Back when the civil rights movement was near the front of America's agenda, the Alabama State Police became a case in point. In the entire history of the ASP, it had never hired a black trooper, secretary, janitor or any other kind of support staff. People who had passed their qualifying exams sued and the state retorted that they couldn't find any qualified black people. Applicants usually failed the eyeball test, which is to say that when they were observed to be black they were discovered to be unqualified. In 1970 a federal court ordered detailed non-numerical provisions for hiring in a non-discriminatory way, but 18 months later, not a single black had been hired for any position. Exasperated, the court ordered that one qualified black be hired for every white until 25 percent of the force was black. (NAACP v. Allen, 1974) The Supreme Court upheld the decision. The last time I looked, the Alabama State Police were the most integrated state police force in the United States and the black tax-paying citizens of that place were no longer frozen out of the jobs their taxes supported.
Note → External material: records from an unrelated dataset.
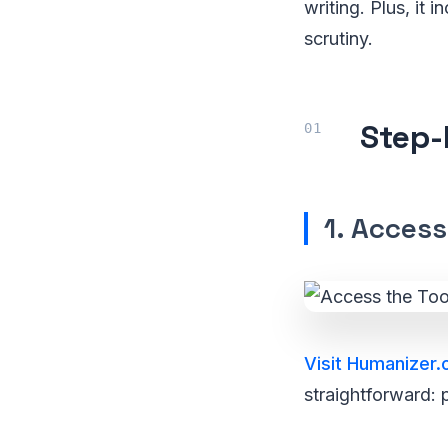
writing. Plus, it
scrutiny.
Step-
1. Access
Visit Humanizer.
straightforward: 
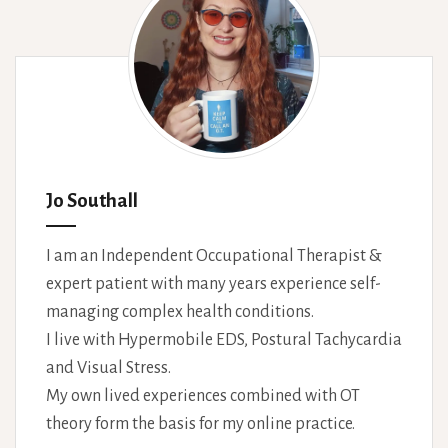
Jo Southall
I am an Independent Occupational Therapist &
expert patient with many years experience self-
managing complex health conditions.
I live with Hypermobile EDS, Postural Tachycardia
and Visual Stress.
My own lived experiences combined with OT
theory form the basis for my online practice.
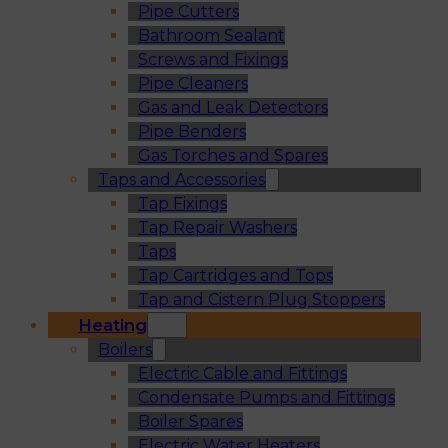
Pipe Cutters
Bathroom Sealant
Screws and Fixings
Pipe Cleaners
Gas and Leak Detectors
Pipe Benders
Gas Torches and Spares
Taps and Accessories
Tap Fixings
Tap Repair Washers
Taps
Tap Cartridges and Tops
Tap and Cistern Plug Stoppers
Heating
Boilers
Electric Cable and Fittings
Condensate Pumps and Fittings
Boiler Spares
Electric Water Heaters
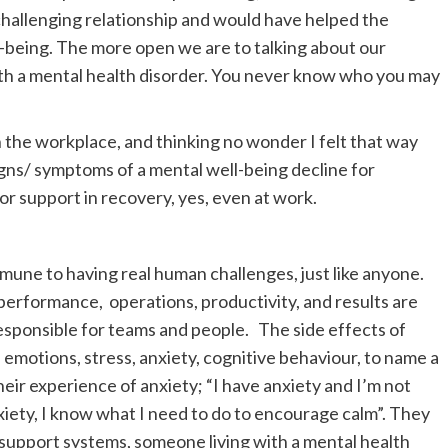
challenging relationship and would have helped the
l-being. The more open we are to talking about our
with a mental health disorder. You never know who you may
 in the workplace, and thinking no wonder I felt that way
gns/ symptoms of a mental well-being decline for
or support in recovery, yes, even at work.
mmune to having real human challenges, just like anyone.
performance, operations, productivity, and results are
sponsible for teams and people. The side effects of
emotions, stress, anxiety, cognitive behaviour, to name a
heir experience of anxiety; “I have anxiety and I’m not
iety, I know what I need to do to encourage calm”. They
d support systems, someone living with a mental health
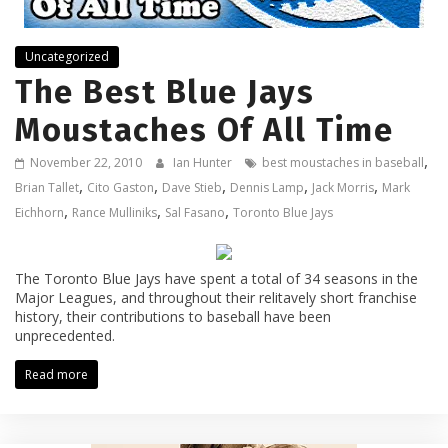
Uncategorized
The Best Blue Jays
Moustaches Of All Time
,
November 22, 2010
Ian Hunter
best moustaches in baseball
,
,
,
,
,
Brian Tallet
Cito Gaston
Dave Stieb
Dennis Lamp
Jack Morris
Mark
,
,
,
Eichhorn
Rance Mulliniks
Sal Fasano
Toronto Blue Jays
The Toronto Blue Jays have spent a total of 34 seasons in the
Major Leagues, and throughout their relitavely short franchise
history, their contributions to baseball have been
unprecedented.
Read more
If Republicans want to attract more minorities to their party, they might consider that strong conservative values run through most of these populations. Blacks, Native Americans and Hispanics are often strongly family oriented, tend to be religious, and are strong proponents of law and order. On the topic of minority rights, conservatives argue that people should work hard to acquire skills that enable them to achieve success in society. Liberals urge that minorities are handicapped by an historical process which has included laws denying them economic rights, discrimination in getting loans and under-budgeted school systems which leave them ill prepared to compete for slots in colleges.
The most ideologically poisoned extremists among conservatives tout that all of the ills of history have been corrected in the past four decades, that everyone is on an even playing field, and that the country can go forward in a "color blind" state in which minorities require no assistance of any kind, ever. They even use Martin Luther King's words to make their argument. The most ideologically driven liberals support the idea of "reparations" for slavery which would be a kind of lottery, a check cut to the descendants of slaves to repair past insults and injuries based on race.
The argument on race is the discourse of the American dilemma and it will go on indefinitely because well-meaning and decent people on both sides have a point. President Bush, however, isn't aligning himself in the middle with people who can concede at least some reasonableness on both sides. He is taking a position closer to those ideologues who think the Supreme Court is now sufficiently conservative and ideological that they may overturn the Bakke decision in which the court found that race could be a factor in college admissions.
The alternatives he seems to be offering are not clearly spelled out but will result in diminished enrollments of blacks and other minorities in the nation's elite professional schools. The President has been a master at floating trial balloons and then retreating or changing direction according to the winds, but this one could emerge as a signature of his party. If so, minorities who join the Republican Party will not have an elephant as their mascot, but a white haired, mustachioed and goateed white linen-clad old gentleman, a symbol of the ante-bellum South, holding out a box of chicken.
John C. Mohawk, Ph.D., columnist for Indian Country Today, is an author and professor in the Center for the Americas at the State University of New York at Buffalo.